Он спрашивал с большим напряжением воли, как желающий иметь власть. Триродов улыбнулся.
— Вам это не нравится? — спросил он. — Ну что ж, — с вашими обширными связями вы этому легко могли бы помешать.
Тон его слов дышал надменною иронией. Так говорил бы сатана, искушая постящегося в пустыне.
Князь Давидов нахмурился. Черные глаза его засверкали. Он опять спросил:
— Зачем вы все это сделали? И тело злодея, и душа невинного, — зачем все это вам?
Триродов решительно сказал, гневно глядя на гостя:
— Дерзок и труден мой замысел, — но разве я один тосковал от уныния, — тосковал до кровавого пота? Разве я один ношу в своем теле двойственную душу? и два соединяю в себе мира? Разве я один измучен, кошмарами, тяжелыми, как вселенское бремя? Разве я один в трагические мгновения жизни чувствовал себя одиноким и оставленным?
Гость улыбался странною, грустною, спокойною улыбкою. Триродов продолжал:
— Знайте, что я никогда не буду с вами, не приму ваших утешительных теорий. Вся ваша литературная и проповедническая деятельность в моих глазах — сплошная ошибка. Роковая ошибка. Я не верю ни во что из того, о чем вы так красноречиво говорите, прельщая слабых. Не верю.
Гость молчал.
— Оставьте меня! — решительно сказал Триродов. — Нет чуда. Не было воскресения. Никто не победил смерти. Над косным, безобразным миром восставить единую волю — подвиг, еще не свершенный.
Князь Давидов встал, и сказал печально:
— Я оставлю вас, если хотите. Но вы пожалеете о том, что отвергли путь, который я указываю. Единственный путь.
Триродов надменно возразил:
— Я знаю верный путь. Мой путь.
— Прощайте, — просто и спокойно сказал князь Давидов.
Он ушел, — и уже казалось, словно и не было его здесь. Погруженный в тягостное раздумье, Триродов не слышал стука отъезжающего экипажа, и неожиданное посещение смуглого, обаятельного гостя с пламенною речью, с огненными глазами вспоминалось, как полдневная греза, как внезапная галлюцинация.
‘Кто же его невеста? и почему она здесь?’ — подумал Триродов.
Странная, невозможная мысль пришла ему в голову. Разве Елисавета не говорила о нем когда-то с восторгом?

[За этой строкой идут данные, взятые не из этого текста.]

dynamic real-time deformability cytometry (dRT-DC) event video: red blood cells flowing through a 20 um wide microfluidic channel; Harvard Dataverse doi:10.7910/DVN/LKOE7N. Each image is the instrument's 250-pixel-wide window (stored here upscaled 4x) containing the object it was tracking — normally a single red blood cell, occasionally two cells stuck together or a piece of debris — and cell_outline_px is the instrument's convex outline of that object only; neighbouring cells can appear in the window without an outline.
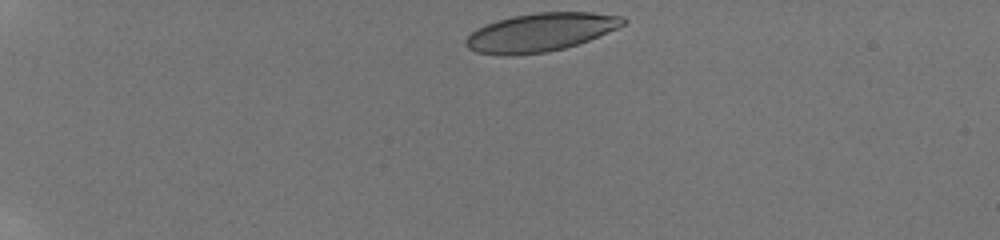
{"species": "human", "species_latin": "Homo sapiens", "temperature_condition": "room temperature", "stored_images_in_passage": 55, "camera_frame_rate_fps": 3000, "um_per_image_px": 0.085, "donor": {"sex": "male"}, "frame": {"image": 1, "passage_image": 1, "time_ms": 0.0, "image_size_px": [1000, 240], "cell_outline_px": [[628, 20], [624, 24], [616, 28], [588, 40], [564, 48], [548, 52], [512, 56], [500, 56], [476, 52], [468, 48], [464, 44], [464, 40], [476, 28], [484, 24], [496, 20], [512, 16], [536, 12], [592, 12], [620, 16]], "centroid_in_image_um": [45.87, 2.75], "position_along_channel_um": 39.1, "area_um2": 35.32}}
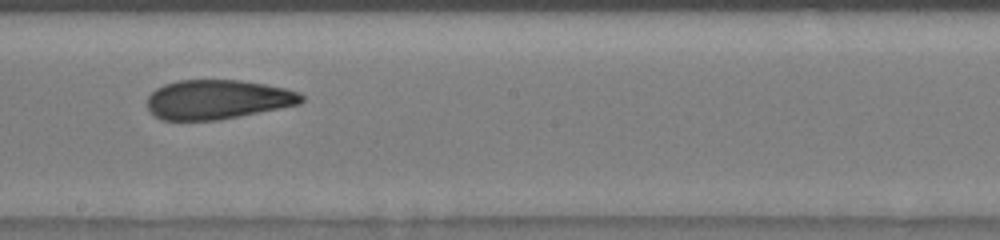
{"frame": {"image": 2, "passage_image": 27, "time_ms": 7.0, "image_size_px": [1000, 240], "cell_outline_px": [[304, 100], [300, 104], [220, 120], [160, 120], [152, 116], [148, 112], [148, 96], [156, 88], [164, 84], [176, 80], [240, 80], [288, 88], [300, 92], [304, 96]], "centroid_in_image_um": [18.48, 8.46], "position_along_channel_um": 229.7, "area_um2": 35.78}}
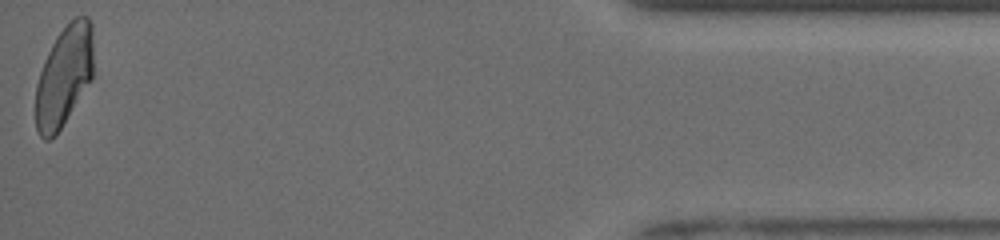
{"frame": {"image": 3, "passage_image": 54, "time_ms": 13.667, "image_size_px": [1000, 240], "cell_outline_px": [[92, 80], [56, 136], [48, 140], [44, 140], [40, 136], [36, 128], [36, 84], [44, 60], [56, 36], [76, 16], [88, 16], [92, 24]], "centroid_in_image_um": [5.44, 6.5], "position_along_channel_um": 429.8, "area_um2": 33.87}, "authors_computed_cell_mechanics": {"area_um2": 35.6048, "velocity_mm_per_s": 3.9462, "shape_relaxation_time_tau1_ms": 5.809, "shape_relaxation_time_tau2_ms": 1.8077, "deformation_change_tau1": 0.1801, "deformation_change_tau2": 0.096}}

Может быть, неожиданный гость отнимет от него Елисавету, как он отнял ее у Петра?
Было мучительно сомнение. Но Триродов всмотрелся в ясность ее очей на портрете, снятом им недавно, в стройность и прелесть ее тела, — и вдруг утешился. И думал:
‘Она — моя’.
А Елисавета, мечтая и горя, томилась знойными снами. И скучна была ей серая повседневность тусклой жизни. Странное видение, вдруг представшее ей тогда, в страшные минуты, в лесу, повторялось все настойчивее, — и казалось, что не иная, что это она сама переживает параллельную жизнь, проходит высокий, яркий, радостный и скорбный путь королевы Ортруды.